* **TASK TO CARRY OUT**
Reproduce the items verbatim, beginning at the line that contains "1st Stage Endodontics" and continuing through the last of the items. Omit the pictures from your answer.

** AVAILABLE DATA follows **

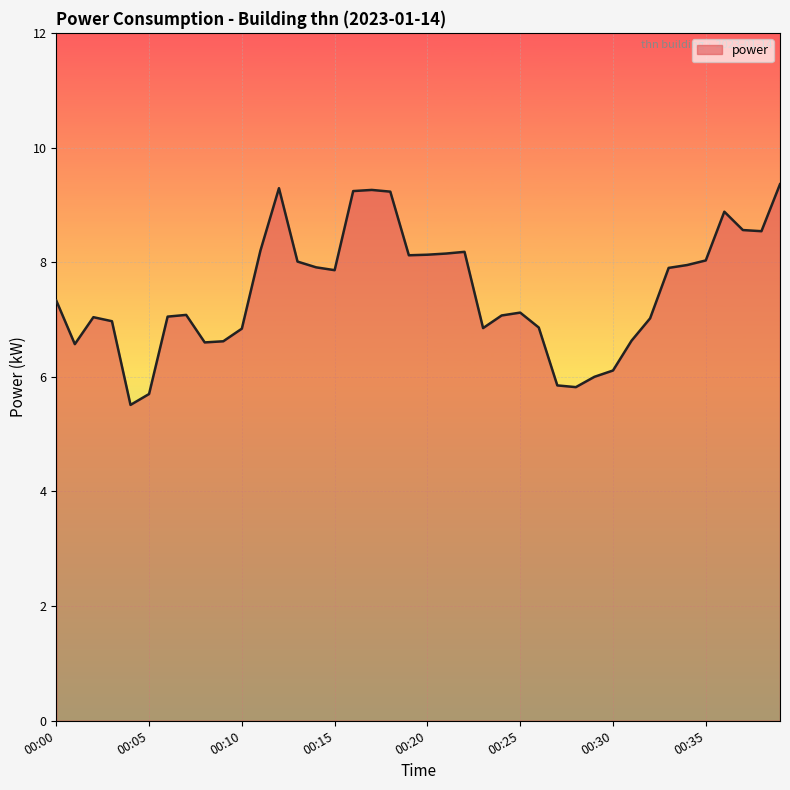

What is the maximum value shown in the chart?

9.4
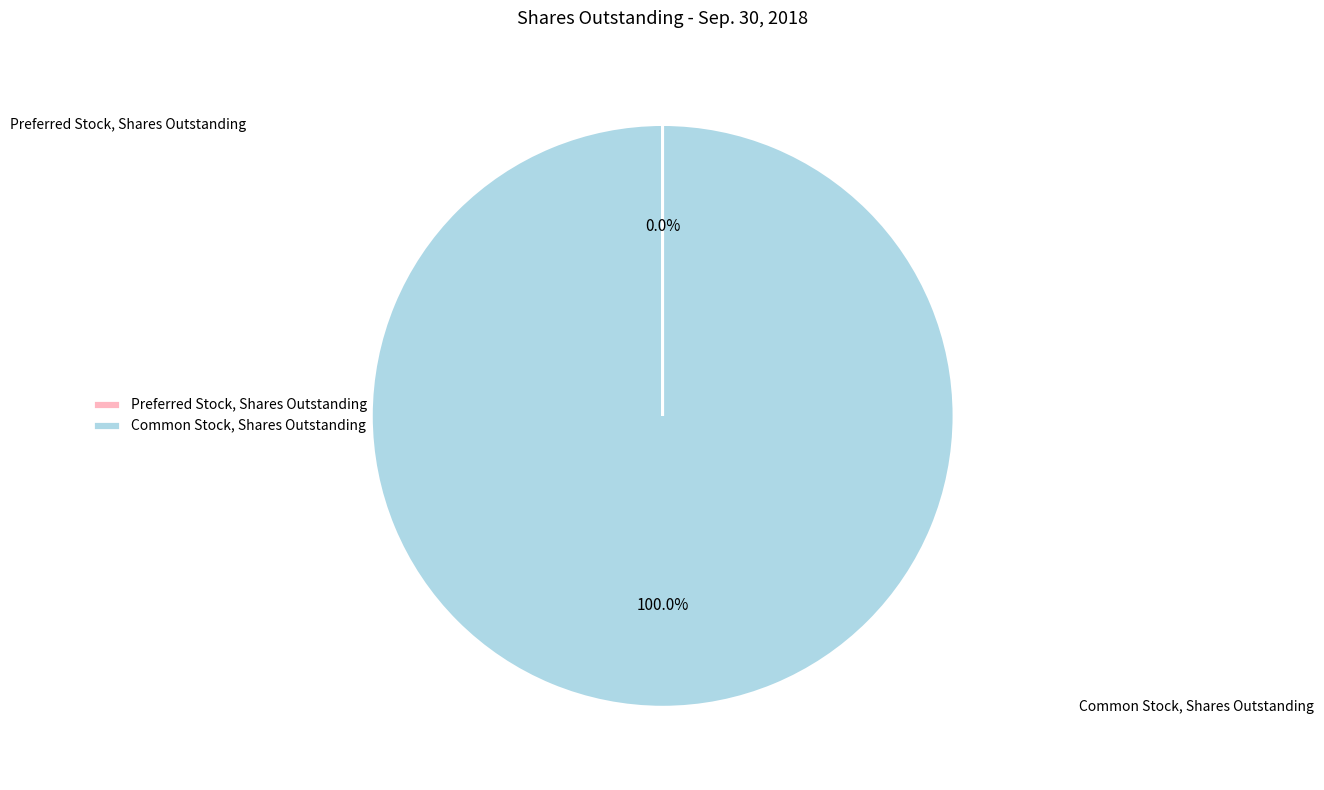

Is there any slice that represents more than half of the pie?

Yes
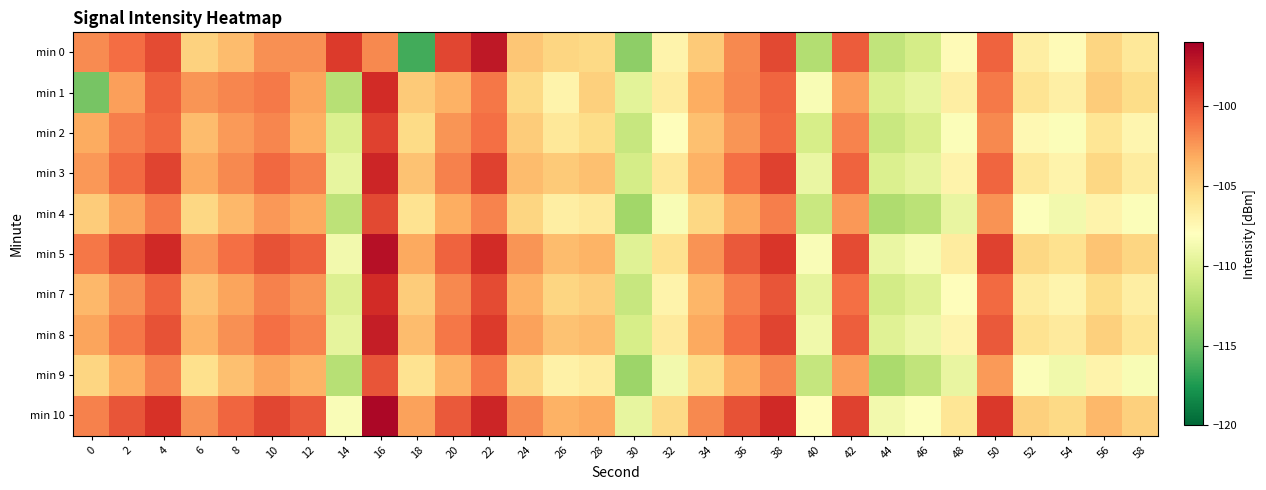

What is the smallest value displayed?

-116.3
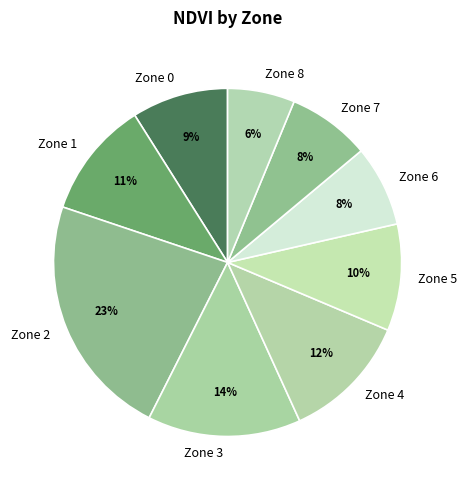

Which category has the biggest portion of the pie?

Zone 2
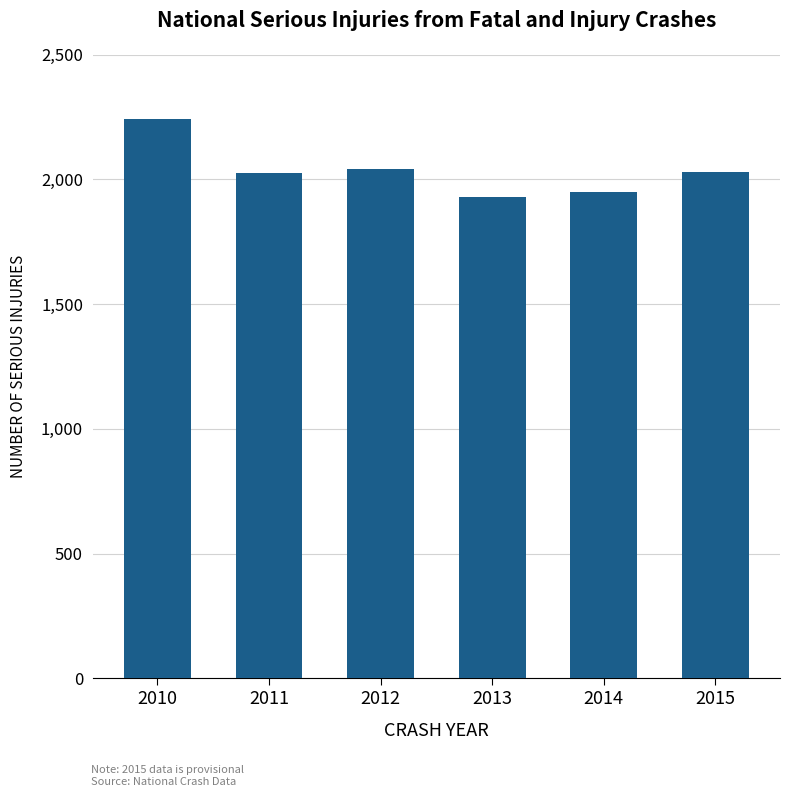

Between 2014 and 2011, which is larger?

2011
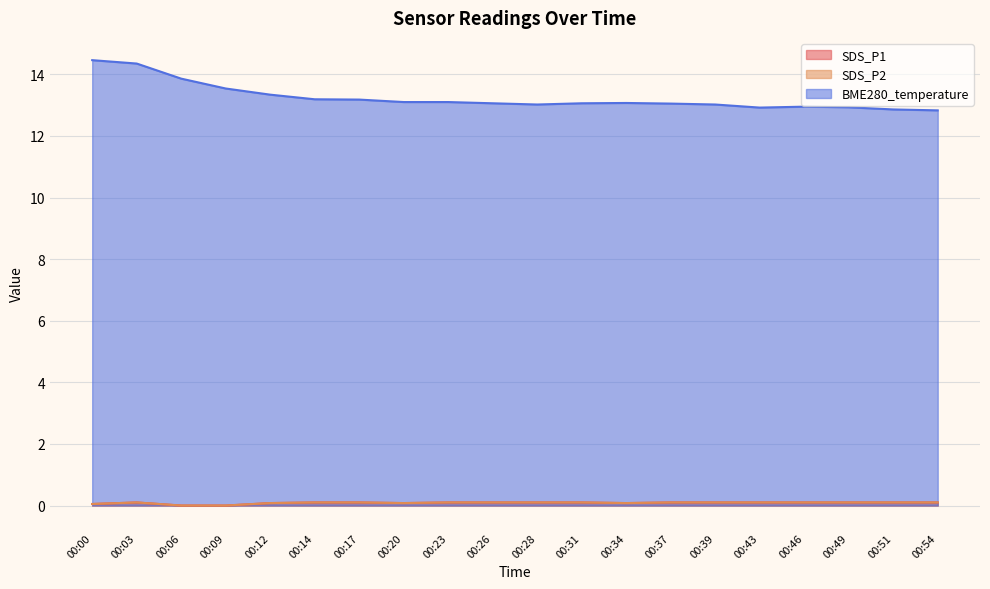

Reading right to left, transcribe all the data shown in this chart.

SDS_P1: 0.1	0.1	0.1	0.1	0.1	0.1	0.1	0.1	0.1	0.1	0.1	0.1	0.1	0.1	0.1	0.1	0.0	0.0	0.1	0.1
SDS_P2: 0.1	0.1	0.1	0.1	0.1	0.1	0.1	0.1	0.1	0.1	0.1	0.1	0.1	0.1	0.1	0.1	0.0	0.0	0.1	0.1
BME280_temperature: 12.8	12.9	12.9	12.9	12.9	13.0	13.1	13.1	13.1	13.0	13.1	13.1	13.1	13.2	13.2	13.3	13.5	13.9	14.3	14.5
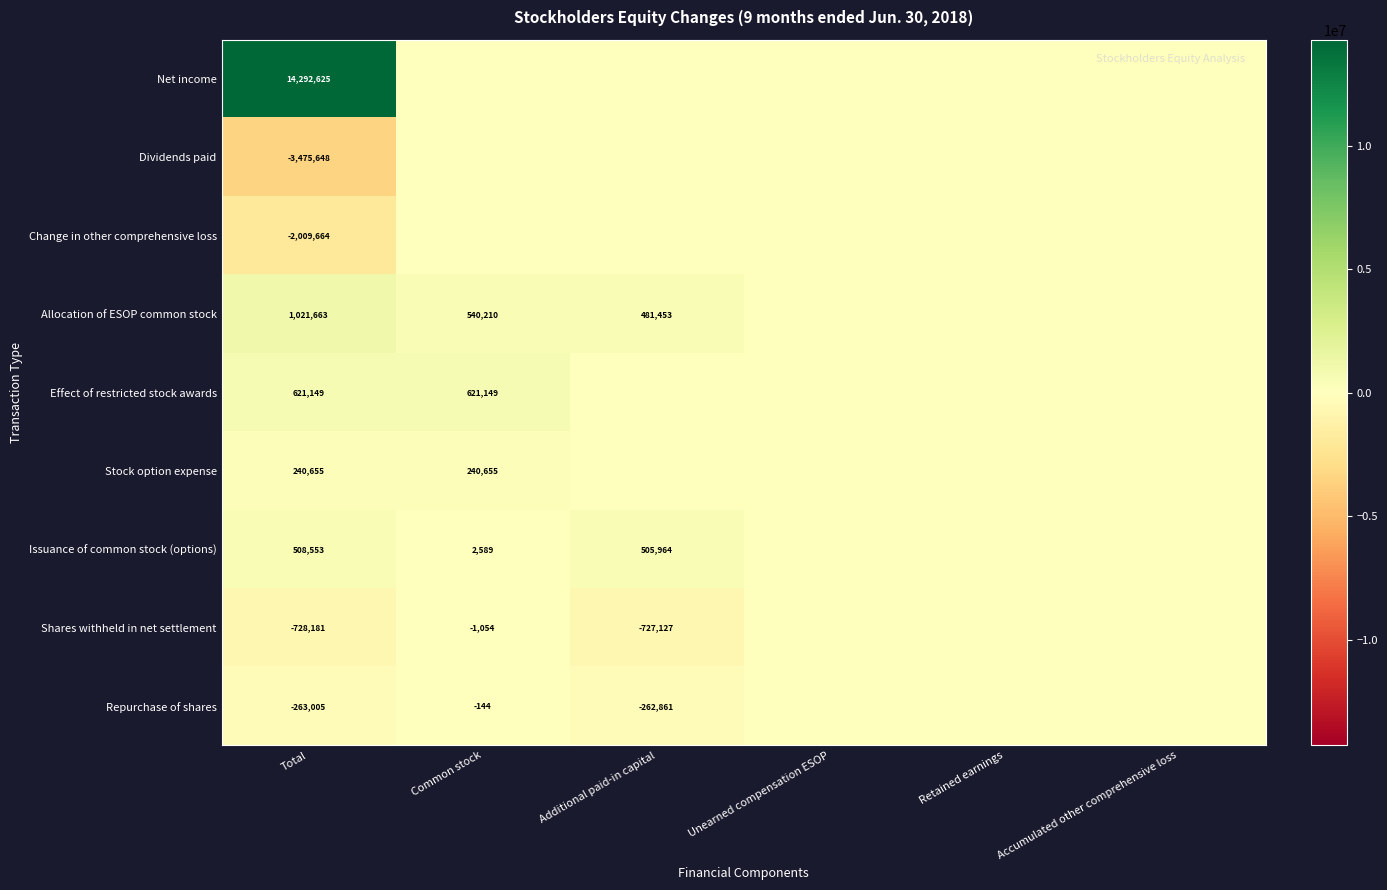

At which category is the sum across all series the highest?

Total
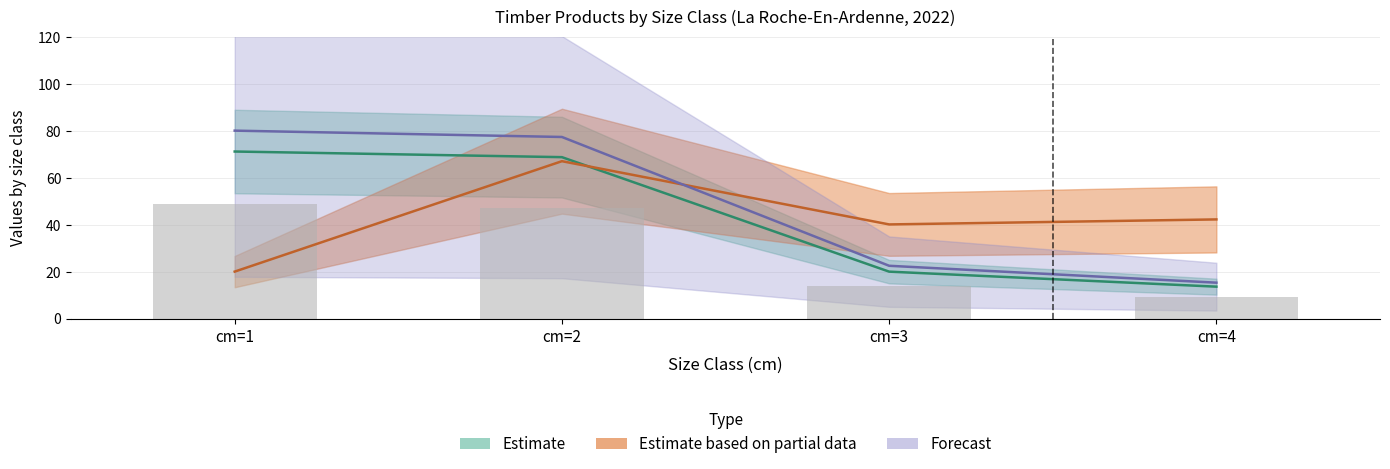

Is the value of produit_nbre at cm=1 greater than the value of produit_vtgr at cm=3?

Yes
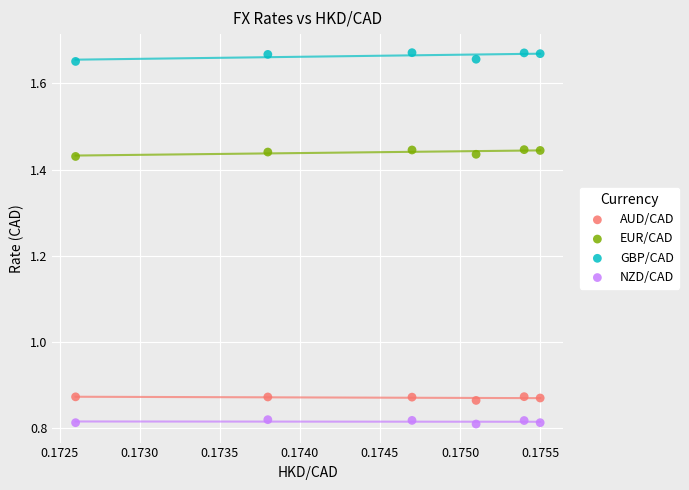

Which series reaches the minimum Y coordinate?

NZD/CAD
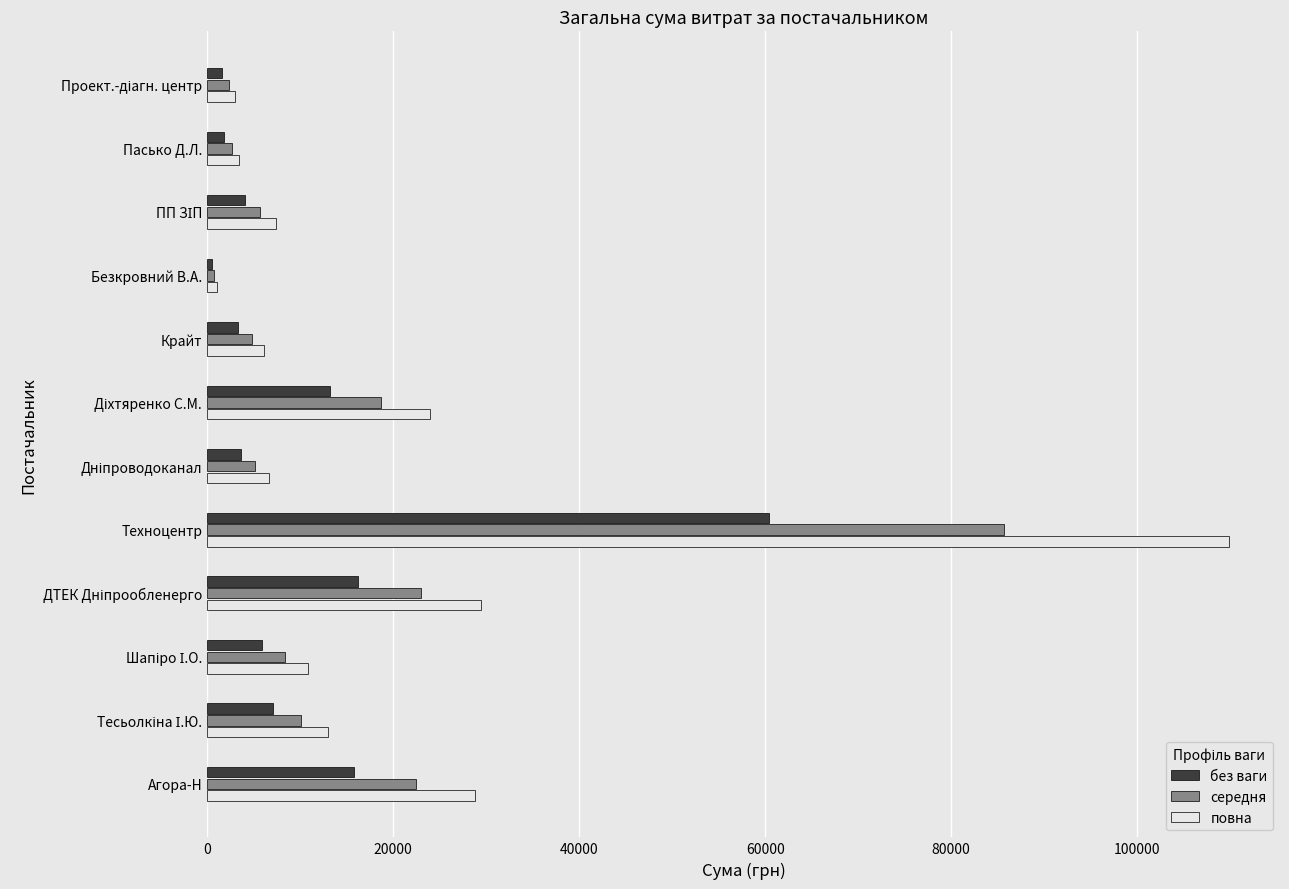

True or false: середня has a value of 125963.1 at Техноцентр.

False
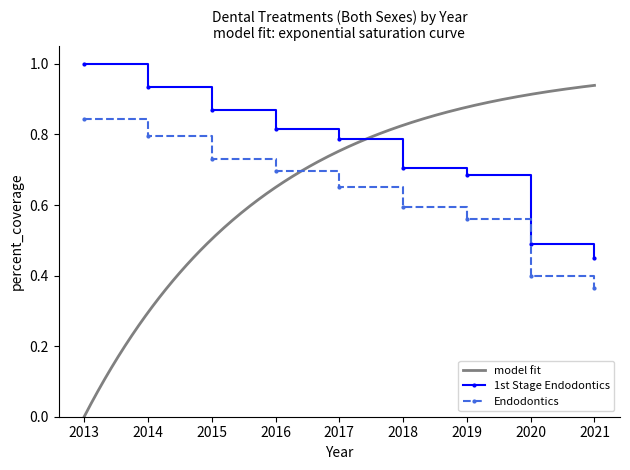

Which series has the largest range (max minus min)?

1st Stage Endodontics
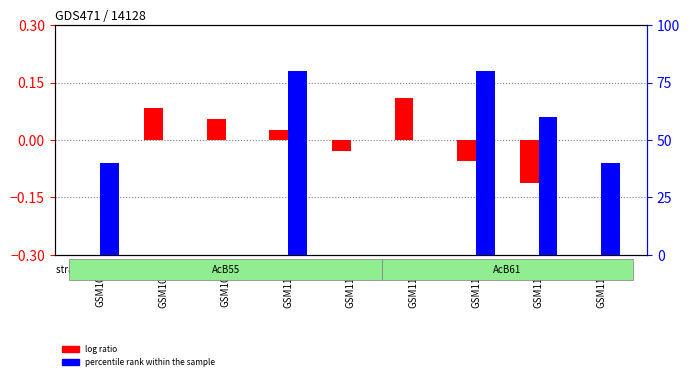

What are all the series names shown in the legend?

log ratio, percentile rank within the sample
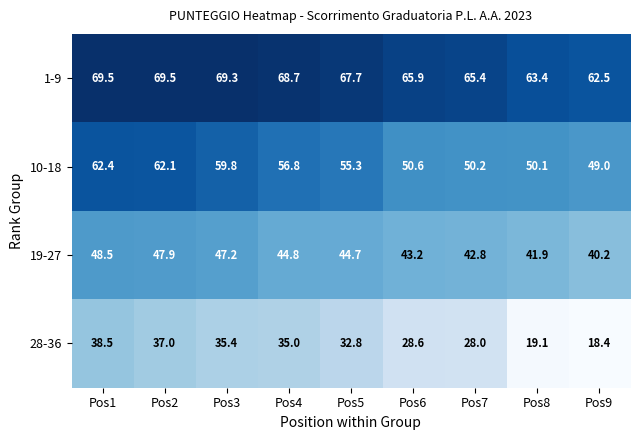

What is the sum of the 10-18 values at Pos1 and Pos4?

119.2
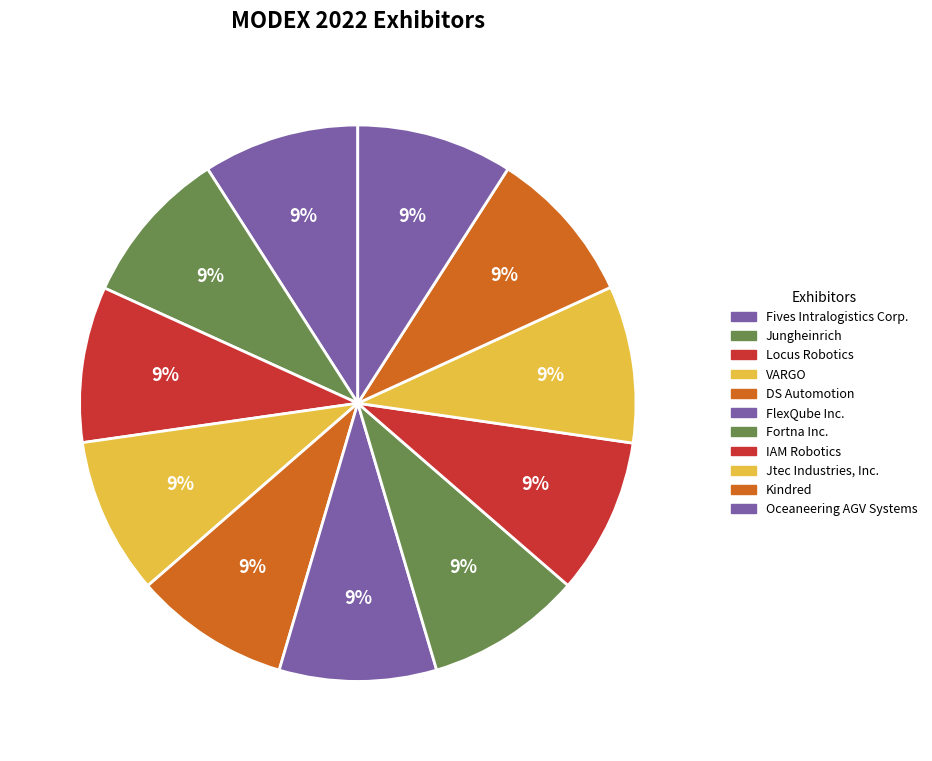

How many slices are in this pie chart?

11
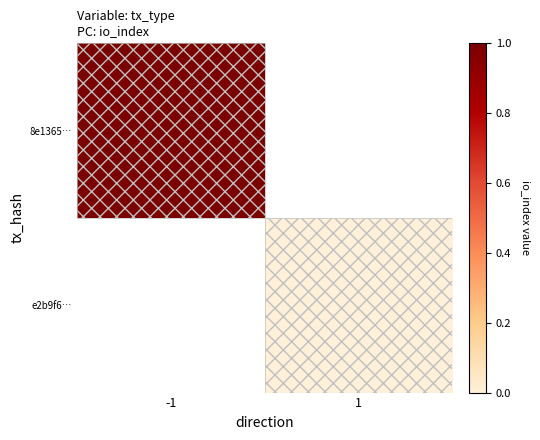

Which category has the highest value across all series?

-1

** End of AVAILABLE DATA **

* **EXPECTED ANSWER**
1st Stage Endodontics

What are all the series names shown in the legend?

log ratio, percentile rank within the sample

What is the sum of the 10-18 values at Pos1 and Pos4?

119.2

How many slices are in this pie chart?

11

Which category has the highest value across all series?

-1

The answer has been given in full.